Actions des militants et procédure judiciaire
Fin juillet, Irina Kourisseva, 62 ans, et cinq autres militants se sont interposés face à un engin qui déchargeait de l’asphalte dans la forêt. Ils ont été arrêtés, passés une nuit au poste et condamnés à des amendes. Kourisseva, qui venait tout juste de quitter le tribunal où elle avait été sanctionnée pour « désobéissance à la police », est repartie constater les nouvelles destructions.
« Nous étions interrogés comme si nous étions des criminels et avions tué quelqu’un », raconte cette habitante de Koroliov. Au tribunal, Mikhaïl Rogov, ingénieur de 36 ans, se souvient que « la juge souriait ». « Elle nous a dit : Si vous ne voulez pas de problèmes, signez ces papiers, payez les amendes et vous êtes libres », rapporte-t-il.
Face à la résistance citoyenne, certains experts ont proposé des alternatives. Kirill Iankov, membre d’un conseil d’experts du ministère russe des Transports, explique avoir proposé un tracé contournant le parc, proposition qui a été rejetée.

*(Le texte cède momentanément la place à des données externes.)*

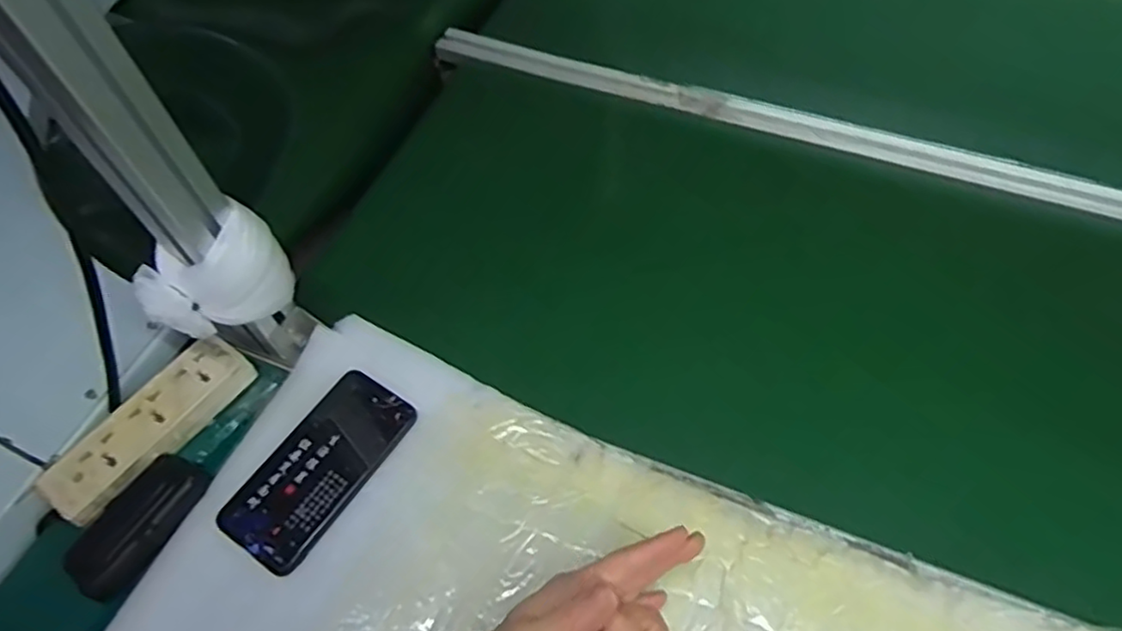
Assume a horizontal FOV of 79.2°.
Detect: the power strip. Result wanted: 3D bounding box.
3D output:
[{"bbox_3d":[-0.333,0.090,0.554,0.052,0.031,0.168,32,64,21],"label":"power strip"}]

Jugements et précédents : la juge Maria Loktionova
Plusieurs militants et observateurs pointent un contexte judiciaire et politique répressif, amplifié par le climat général de répression des voix dissidentes depuis le début de l’offensive russe en Ukraine. La juge Maria Loktionova, qui a présidé des audiences locales, apparaît au cœur des critiques des défenseurs de l’environnement.

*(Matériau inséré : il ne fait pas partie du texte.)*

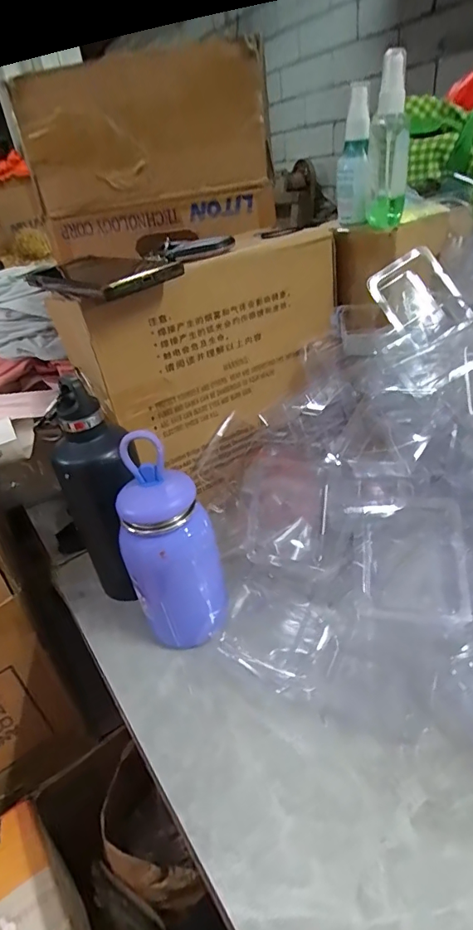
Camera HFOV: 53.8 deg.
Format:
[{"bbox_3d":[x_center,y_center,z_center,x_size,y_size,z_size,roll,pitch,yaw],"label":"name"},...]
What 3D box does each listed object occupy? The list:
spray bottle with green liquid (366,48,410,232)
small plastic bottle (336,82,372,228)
[{"bbox_3d":[0.148,-0.306,0.455,0.038,0.134,0.033,3,35,16],"label":"spray bottle with green liquid"},{"bbox_3d":[0.119,-0.310,0.473,0.032,0.117,0.034,-1,34,11],"label":"small plastic bottle"}]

En 2023, Maria Loktionova avait condamné un autre militant écologiste, Alexandre Bakhtine, à six ans de prison pour trois publications sur les réseaux sociaux dénonçant l’offensive russe en Ukraine. Ce précédent est cité par les opposants pour illustrer « la pression judiciaire » pesant sur les militants écologiques et civiques.
Sur le terrain, les militants affirment ne poursuivre qu’un objectif de préservation. « Nous ne voulons que défendre la nature. Il n’y a pas que nous six qui en ayons besoin », souligne Irina Kourisseva.
Enjeux locaux et impact écologique
La construction de l’autoroute et le futur complexe immobilier soulèvent des questions pratiques et écologiques : fragmentation des habitats, perturbation des espèces protégées et intensification du trafic en périphérie de Moscou. Les défenseurs estiment que la présentation du projet comme « réparation » d’une route existante constitue une manœuvre administrative destinée à contourner les protections légales des espaces protégés.
Les autorités locales indiquent favoriser le développement urbain et la fluidité du trafic, tandis que les écologistes demandent des évaluations d’impact indépendantes et l’examen de tracés alternatifs. Le calendrier officiel (achèvement prévu en mars 2026) et le budget annoncé restent au centre des débats entre promoteurs, autorités et défenseurs du parc.